Ortiz said that housing officers have been doing community policing in Bayview for more than a decade. Agreeing with Ortiz and Dozier, Mannix said that continuity forms the groundwork for true community policing. Residents should really know their officer.
Police Chief Bill Scott announced earlier this month that he would increase a foot-patrol presence in the Mission, Central, Park, Taraval and Ingleside police districts. Vaswani told Bayview residents that he plans to double foot-patrols there by November.
“Housing officers are doing patrols, too, of course, but they’re doing so much more than that,” said Rose Marie Dennis, spokesperson for the San Francisco Housing Authority, which is helping oversee the transformation of the city’s public housing. “We view housing officers as a partner in communicating with developments. They’re like community ambassadors.”
As several police districts focus on adding more foot-patrols, housing officers at Alice Griffith have become increasingly involved in community-building programs under the new revitalization project, whether it’s providing career services or empowering youth who have committed crimes on the blocks. They, as Dozier said, are part of the transformation of lives.
Ortiz, for example, envisioned and launched the Seeds of Success, or SOS, program — a partnership with SFPD, the District Attorney’s Office and community-based organizations — to educate Bayview kids.
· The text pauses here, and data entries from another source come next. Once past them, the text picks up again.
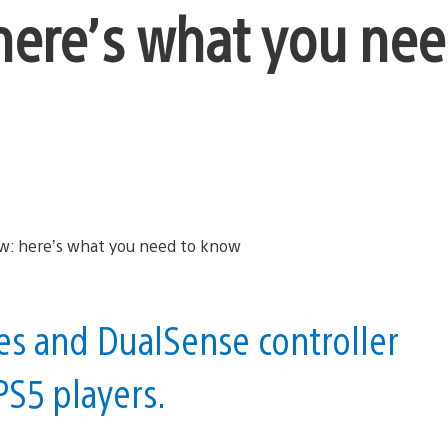
here’s what you nee
s and DualSense controller
PS5 players.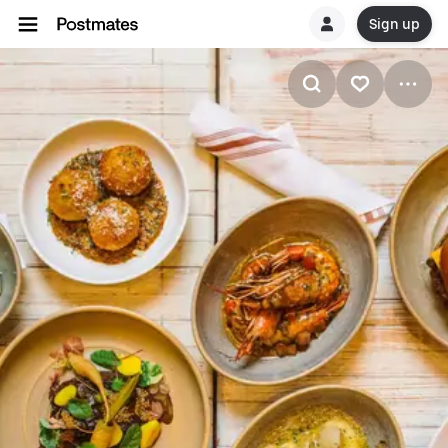
Sign up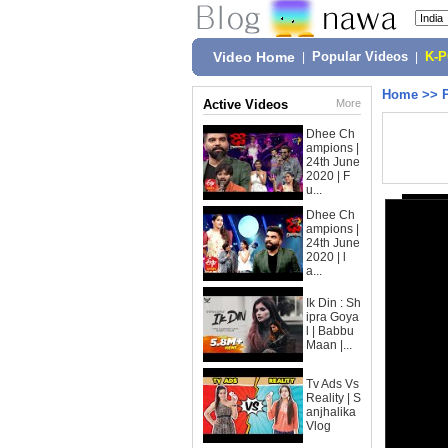
Video Home
|
Popular Videos
|
K-
Home
>>
Active Videos
More
Dhee Ch
ampions |
24th June
2020 | F
u...
Dhee Ch
ampions |
24th June
2020 | l
a...
Ik Din : Sh
ipra Goya
l | Babbu
Maan |...
Tv Ads Vs
Reality | S
anjhalika
Vlog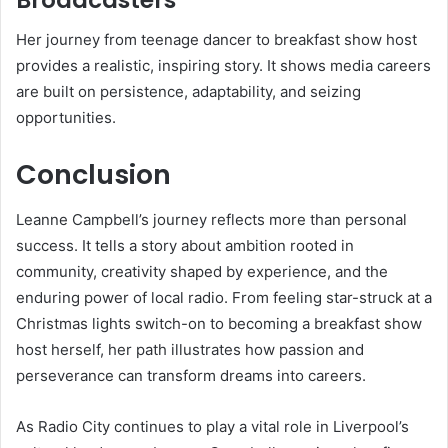
Her journey from teenage dancer to breakfast show host
provides a realistic, inspiring story. It shows media careers
are built on persistence, adaptability, and seizing
opportunities.
Conclusion
Leanne Campbell’s journey reflects more than personal
success. It tells a story about ambition rooted in
community, creativity shaped by experience, and the
enduring power of local radio. From feeling star-struck at a
Christmas lights switch-on to becoming a breakfast show
host herself, her path illustrates how passion and
perseverance can transform dreams into careers.
As Radio City continues to play a vital role in Liverpool’s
The class, which meets every month at the Bayview police station, culminates in a trip to the nation’s capital.
Dozier said it is important to build trust between Bayview’s youth and “people in the judicial system who have been seen as trying to lock those kids up.”
“These kids need to know there are opportunities out there beyond what they’ve known on these streets,” Ortiz said.
At Alice Griffith, a couple hundred families who lived in the old public housing units across the street have already moved in, with the remaining residents predicted to move in within the next year.
Dozier said there are specific public safety challenges he and the housing officers are preparing for as the transition continues, including improved lighting and supervision in parts of the old grounds next door that await demolition and remodeling.
And many of the long-term residents there will soon share the space with complete newcomers from different socioeconomic brackets. The redevelopment at Alice Griffith is designed to be a mixed-income community.
“There are people here with history, people who are so resilient, who faced the threat of getting shot every day, who did whatever they could to make it,” Dozier said. “And then there will be new people coming in who haven’t really had to face those fears to the same degree.”
Housing officers, Dozier added, will help bridge those communities and navigate what he called “subcultural” differences between residents.
“So much of my job now entails getting to know these new folks,” Ortiz said. “The relationships I’ve built before in this community took years. I feel like I’m starting my job all over again.”